Daring the impossible: Team up to Clean up rewriting Mbare’s history

By Margaret Mikiri

A group of youths led by the Jesuit community in Mbare, have scaled up their efforts to rewrite the history of Mbare by educating and leading young people in waste management.


Mbare is one of the oldest and highly populated suburbs in Harare with several open grounds full of garbage. The suburb, which is a hub for all kinds of businesses is also popular for high crime rate and drug abuse by young people. Due to its high population, the environment is not as clean, culminating to series of outbreak in diseases like Cholera and Typhoid. 


Fr Isaac Fernandez SJ said, “We want to change the story of Mbare and get a different narrative.

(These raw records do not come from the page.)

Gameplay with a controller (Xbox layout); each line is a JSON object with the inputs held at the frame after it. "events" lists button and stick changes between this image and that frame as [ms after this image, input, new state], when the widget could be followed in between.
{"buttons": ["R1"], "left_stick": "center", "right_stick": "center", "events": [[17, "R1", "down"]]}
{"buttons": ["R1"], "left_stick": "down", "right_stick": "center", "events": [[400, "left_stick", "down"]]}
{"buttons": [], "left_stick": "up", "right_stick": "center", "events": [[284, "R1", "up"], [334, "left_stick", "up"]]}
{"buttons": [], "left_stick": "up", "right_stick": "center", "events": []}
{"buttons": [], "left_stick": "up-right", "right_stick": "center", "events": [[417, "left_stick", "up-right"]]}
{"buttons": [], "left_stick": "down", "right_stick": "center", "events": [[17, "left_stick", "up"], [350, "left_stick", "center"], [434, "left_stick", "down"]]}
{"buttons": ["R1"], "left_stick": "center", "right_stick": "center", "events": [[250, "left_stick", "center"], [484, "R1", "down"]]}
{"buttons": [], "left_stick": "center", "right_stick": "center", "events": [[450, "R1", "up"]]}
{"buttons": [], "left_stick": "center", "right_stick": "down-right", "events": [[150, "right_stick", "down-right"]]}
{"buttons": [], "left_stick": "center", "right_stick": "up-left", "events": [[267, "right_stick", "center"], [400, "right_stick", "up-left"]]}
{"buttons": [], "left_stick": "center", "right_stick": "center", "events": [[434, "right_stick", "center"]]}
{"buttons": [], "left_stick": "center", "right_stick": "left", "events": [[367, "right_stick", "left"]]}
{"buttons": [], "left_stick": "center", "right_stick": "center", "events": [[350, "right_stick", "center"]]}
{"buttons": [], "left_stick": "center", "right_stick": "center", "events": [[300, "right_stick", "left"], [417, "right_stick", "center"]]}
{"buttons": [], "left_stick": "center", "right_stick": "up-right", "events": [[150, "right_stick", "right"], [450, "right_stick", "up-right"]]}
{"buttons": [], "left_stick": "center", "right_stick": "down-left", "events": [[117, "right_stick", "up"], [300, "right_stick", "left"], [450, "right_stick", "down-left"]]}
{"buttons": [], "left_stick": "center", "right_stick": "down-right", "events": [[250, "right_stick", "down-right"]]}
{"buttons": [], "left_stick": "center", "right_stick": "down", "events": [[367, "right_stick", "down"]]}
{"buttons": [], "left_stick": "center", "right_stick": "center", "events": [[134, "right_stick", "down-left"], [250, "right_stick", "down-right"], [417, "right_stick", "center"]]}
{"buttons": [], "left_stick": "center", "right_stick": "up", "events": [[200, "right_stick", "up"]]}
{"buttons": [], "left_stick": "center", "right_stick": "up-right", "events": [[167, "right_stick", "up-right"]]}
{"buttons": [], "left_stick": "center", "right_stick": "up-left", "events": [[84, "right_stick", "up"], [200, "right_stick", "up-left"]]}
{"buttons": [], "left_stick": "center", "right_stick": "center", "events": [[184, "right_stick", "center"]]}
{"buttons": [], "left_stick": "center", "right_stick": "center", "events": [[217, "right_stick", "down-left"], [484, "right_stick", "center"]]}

We want Mbare to be at the fore front, pioneering recycling techniques and new ways of waste management.”


“In our clean up, we are separating material and take organic material to the church for composting,” which will then be used to support other programmes like the school's aquaponics.


He further explained how the team is working on putting concrete slabs for refuse collection with the intention to turn cleaned sites into recreational parks.


In a recent clean up exercise which had over 200 youths, the Team up to Clean up Mbare was joined by members of the National Movements of Catholic Students (NMCS) and other youth groups.


More than 50% of the waste analysed from the clean-up was organic waste and this could easily be used in compost and or the New Bio Digestor in Mbare.


The exercise included Catholic and non-Catholic community members from Mbare and other areas. 
Speaking during the exercise, NMCS National President, Mr Tinotenda Wakabikwa said it is also the responsibility of the movement to keep the city clean and also to raise awareness to the people in Mbare and surrounding communities. 


Following the clean-up exercise, NMCS also launched a Committed to sustainable lifestyles”. Urging  youths to live a sustainable lifestyle this will benefit the future generations, as we encourage people to be committed to use less of plastic.


In recent developments posted on the group’s social media, Team up to Clean up Mbare announced that they are looking for a batch of Wax worms for experimental use.


Research suggests that 100 Wax worms can breakdown about 92mg of polyethylene (most common plastic) in just 12 hours and convert it to ethylene glycol which is an organic compound.


 “Turning to the role of the church in environmental issues, Fr Fernandez J said since ‘there are a few people concerned with environmental issues, the church must help people to realise that God has entrusted the environment to us and we are in the process of destroying it. The Church should promote recycling.